◆ **Given text**
——————————
I've got to go now - I'll see you later - it was nice chatting!

----------


## Nurreven

Thirsty Bandit and Brenda1817 you must not chit chat on this thread - I was told off earlier by one of moderators and I am only new so I don't want to be thrown off the boards.  Tell me more about Emmerdale - what is Emmerdale is it a place?   :Ponder:

----------


## brenda1971

Maybe if you watch Emmerdale tonight on itv at 7 you might learn more.It is a village in the yorkshire Dales

----------


## Nurreven

> Maybe if you watch Emmerdale tonight on itv at 7 you might learn more.It is a village in the yorkshire Dales


Oh?  my friend just told me it was a farm I suppose I will have to see for myself. Do you think it will be on sky I don't have normal tv

----------


## brenda1971

> Oh?  my friend just told me it was a farm I suppose I will have to see for myself. Do you think it will be on sky I don't have normal tv



i think that they show it on itv 2 at the weekend.Also i was trying to find out why thirsty bandit was poking fun at you.You seem really nice what is your proper name

----------


## atomicgem

> What made me think was the way he was looking at emily last nite.Also Emma has started to take a few steps on her own so that is good


Who is Emma????  :Searchme:

----------


## atomicgem

> Emma is my daughter


thought this was the emmerdale page!!! not chit chat,   :Angry:

----------


## Jade

Please Do Not Use This Thread For General Chit Chat

----------


## brenda1971

Sorry it wont happen again.Where do you go if you wanna general chat

----------


## Jade

> No worries, we have a thread for BBC Friends, although you may not be from there you can have a general chat.
——————————
◆ **Given information**

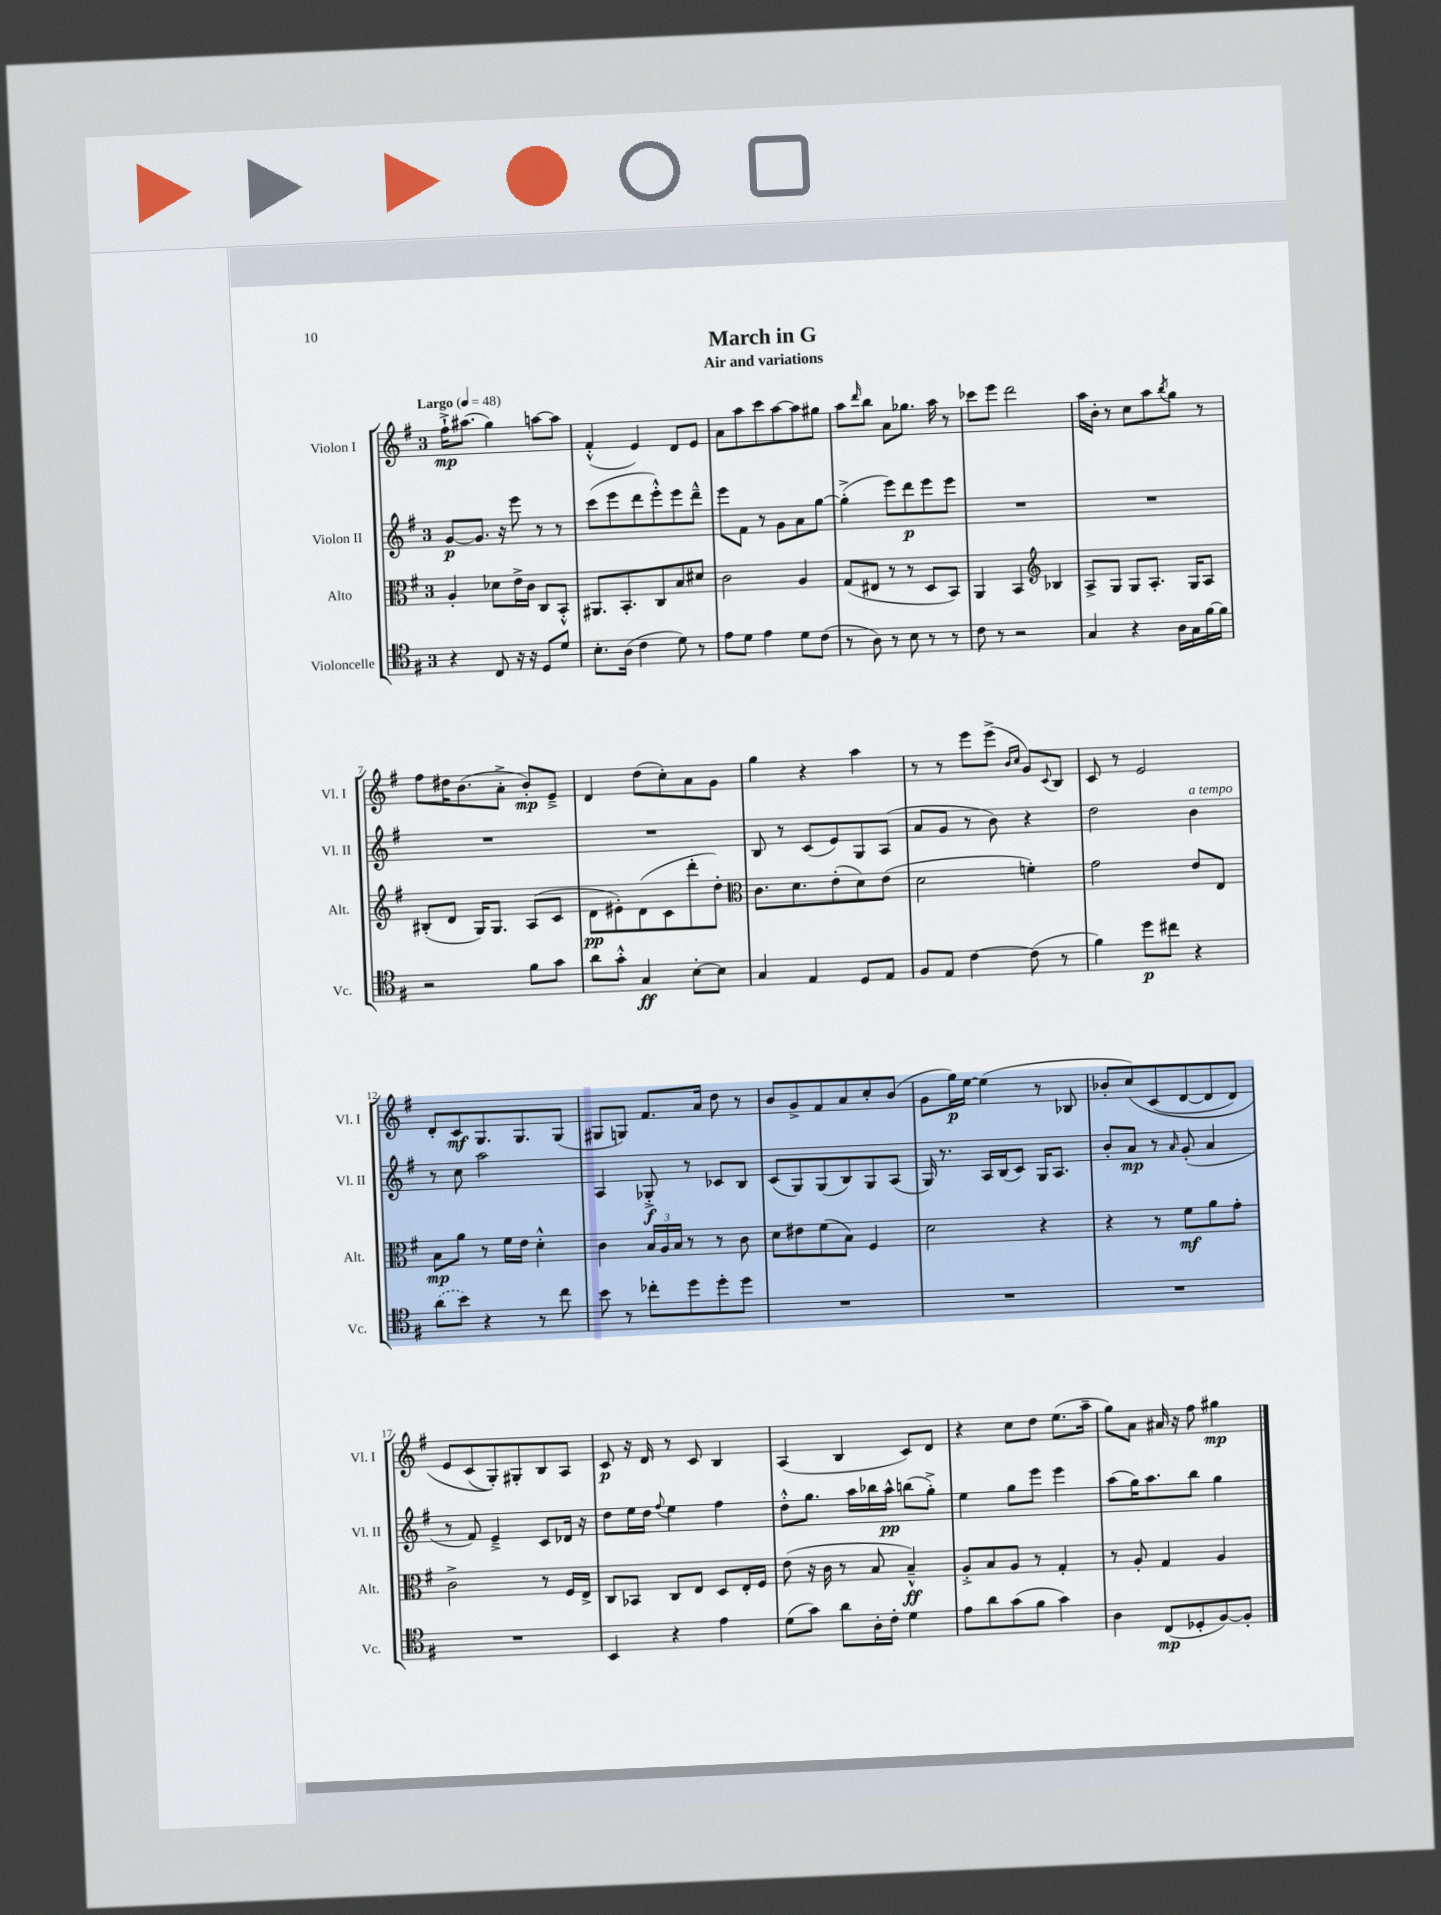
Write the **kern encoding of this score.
——————————
◆ **The tasks**
(a) From the Emmerdale forum thread, extract everything from "Sorry it wont" down to "a general chat.".
(b) Extend the Emmerdale forum thread, picking up after its final post.
The lines play no part here.

◆ **Expected answers**
(a)
Sorry it wont happen again.Where do you go if you wanna general chat

----------


## Jade

> No worries, we have a thread for BBC Friends, although you may not be from there you can have a general chat.

(b)
> 
> See here


I posted it for you yesterday

----------


## Sherbs

I honestly think paul and emily are going to get together. I am well aware he is gay, but that doesn't mean he can't find someone he loves from the opposite sex. Although she is female, she is daft and appeals to his sense of humour, and they both sound similar (high pitched squeaky voices!).
Time will tell.

----------


## Jemma

No, I don't think they are going to get together!! If they do get together I think it will be very unrealistic, i hope they don't, i think they are just what each other needs but as friends only!! lol

----------


## Roslyn

too right so irritating

----------


## chance

god i hate the man!

----------


## Keating's babe

I'm loving Paul and his new found friendship with Emily.  Chalk and cheese but it works.  I loved the shocked look when Emily told him about Viv.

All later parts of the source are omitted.